Value of threshold is determined based on that particular application depending on the tradeoff we want to have between false positives and false negatives. For concreteness let’s assume the threshold to be 0.5. After training our weight vectors we move on to the test data and try to model $P(Y|X,h_{\theta})$ and classify our samples.


HYPOTHESIS FUNCTION:


Since the hypothesis models the probability of a particular X falling in a category Y given $\theta$, it makes sense that it is a value bounded between 0 and 1. Hypothesis that we used in linear regression was $\theta^{T}.X$. In order to keep it bounded, in logistic regression we use an activation function called sigmoid function which is defined as:

$sigmoid(z) = \frac{1}{1+e^{z}}$

So our hypothesis becomes:

$h_{\theta}(x)=sigmoid(\theta^{T}.X)= \frac{1}{1+e^{\theta^{T}X}}$

Graphically it looks something like this:





COST FUNCTION:

In linear regression we used average of squared error between hypothesis and labels as our cost function. But since our hypothesis here is non-linear, we don’t get a nice convex curve as our cost function here. To make it convex cost function $J (X| Y, h_{\theta}(X))$ is defined as follows in logistic regression:

When Y=1:

$J (X| Y, h_{\theta}(X))= -log(h_{\theta}(X))$ 


When Y=0:

$J (X| Y, h_{\theta}(X))= -log(1-(h_{\theta}(X))) $


This can be written in a more compact form like this:
$ J (X| Y, h_{\theta}(X))= -[Y.log(h_{\theta}(X))  +  (1-Y) .log(1-(h_{\theta}(X)))]$

Plot the cost function separately for Y=1 and Y=0 with the hypothesis function and try to convince yourself why it should make sense.

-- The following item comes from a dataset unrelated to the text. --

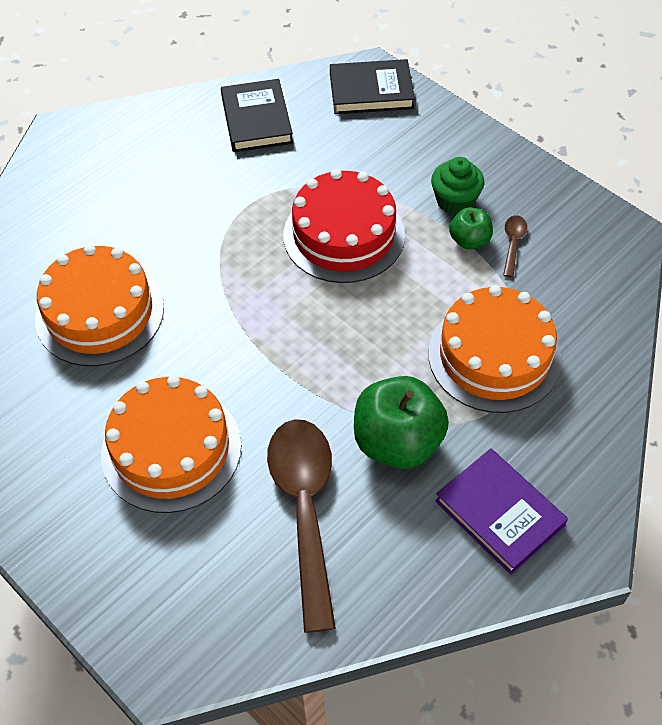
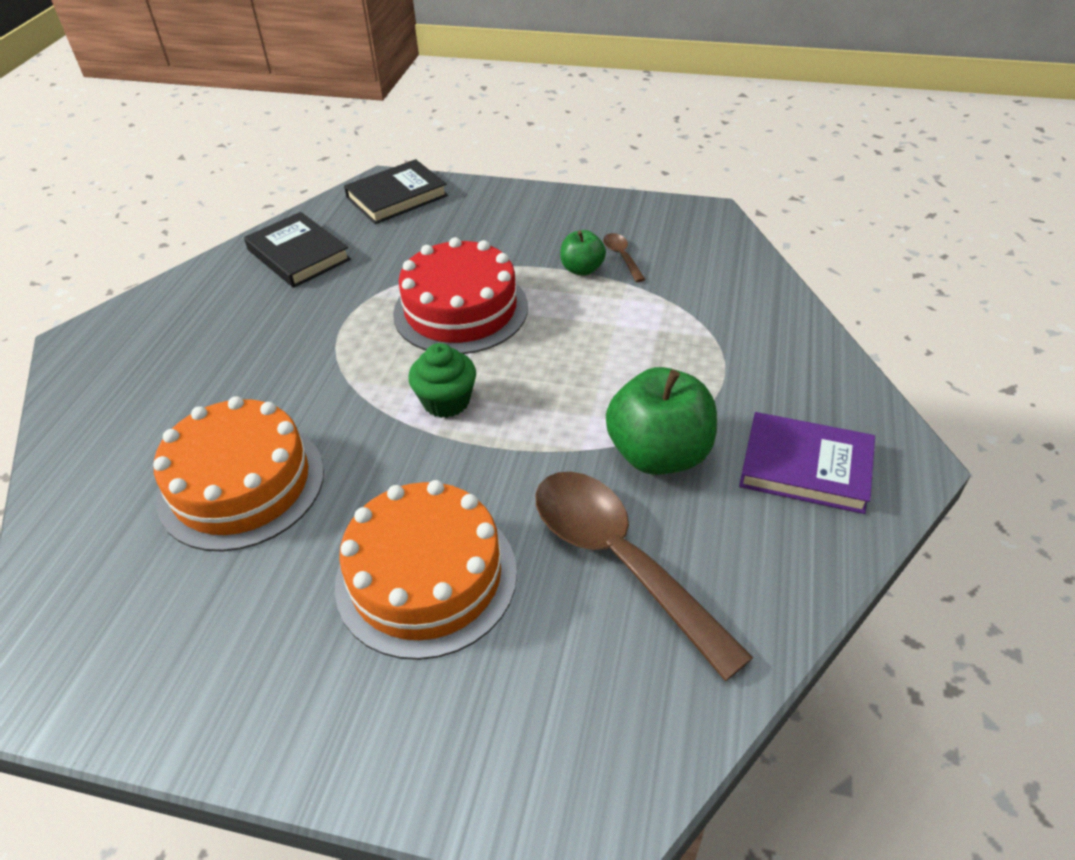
camera: 30 degrees left, 10 degrees down
(455, 201) = (543, 246): green cupcake -> green cupcake (446, 401)
(494, 356) = (683, 345): orange cake -> none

Once you have the cost function learning the weight vectors boils down to a pure optimization problem. To solve this you can either use gradient descent as discussed in the linear regression post or you can not get your hands dirty and piggyback one of the off-the-shelf optimization function solvers available.


REGULARIZATION:

There is a problem with what we have discussed thus far. If the number of features is large this can build a very complicated, convoluted model with very large weight values so as to perfectly fit the training data. This might sound good, but the problem is that our model will be very biased towards the traing data and will not generalize well for the test data which, as a matter of fact, is our main objective. To do away with this problem we use the method of regularization which puts a penalty on the magnitude of the weight vectors and does not let the model overfit.
This is done by modifying our cost function as follows:

$ J (X| Y, h_{\theta}(X))= -[Y.log(h_{\theta}(X))  +  (1-Y) .log(1-(h_{\theta}(X)))]$                                                               +$\frac{\lambda}{2m}\sum\theta^{2}$

The last part in the regularization term and $\lambda$ is called the regularization parameter.

The value of $\lambda$ should be selected wisely. If it is too high you penalize the weight vectors too much and the model does not fit even the training data properly (underfitting). On the flip side if you are being too cautious and select a very small value for lambda, regularization hardly does what it is supposed to and you have overfitting.